(Pictures paired with source code)
/---
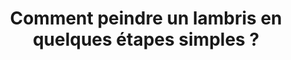 ---
  template: 0
  type: "0"
  titre: "Comment peindre un lambris en quelques étapes simples ?"
  titreMEA: "peindre un lambris"
  surTitre: ""
  tempsLecture: ""
  libelleType: "Article"
  url: "/c/magazine/inspirations-tendances/comment-peindre-un-lambris-en-quelques-étapes-simples"
  thematiques: "Travaux,Rénovation,Déco"
  piecesHabitation: "Chambre,Salon,Combles,Entrée,Bureau"
  produits: ""
  sujets: ""
  tags: ""
  visuelMea: null
  visuelDesktop: 
    url: "/img/contrib/30ed7cf663804f49/peindre lambris.jpg"
    alt: "peindre un lambris"
  visuelMobile: null
  title: "Comment peindre un lambris en quelques étapes simples ?"
  permalink: "articles//c/magazine/inspirations-tendances/comment-peindre-un-lambris-en-quelques-étapes-simples"
  layout: "post"
  lang: "fr-fr"
---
\---
* _Request_:
Word for word, restate the records above and drop the pictures.

* _Task answer_:
 ---
  template: 0
  type: "0"
  titre: "Comment peindre un lambris en quelques étapes simples ?"
  titreMEA: "peindre un lambris"
  surTitre: ""
  tempsLecture: ""
  libelleType: "Article"
  url: "/c/magazine/inspirations-tendances/comment-peindre-un-lambris-en-quelques-étapes-simples"
  thematiques: "Travaux,Rénovation,Déco"
  piecesHabitation: "Chambre,Salon,Combles,Entrée,Bureau"
  produits: ""
  sujets: ""
  tags: ""
  visuelMea: null
  visuelDesktop: 
    url: "/img/contrib/30ed7cf663804f49/peindre lambris.jpg"
    alt: "peindre un lambris"
  visuelMobile: null
  title: "Comment peindre un lambris en quelques étapes simples ?"
  permalink: "articles//c/magazine/inspirations-tendances/comment-peindre-un-lambris-en-quelques-étapes-simples"
  layout: "post"
  lang: "fr-fr"
---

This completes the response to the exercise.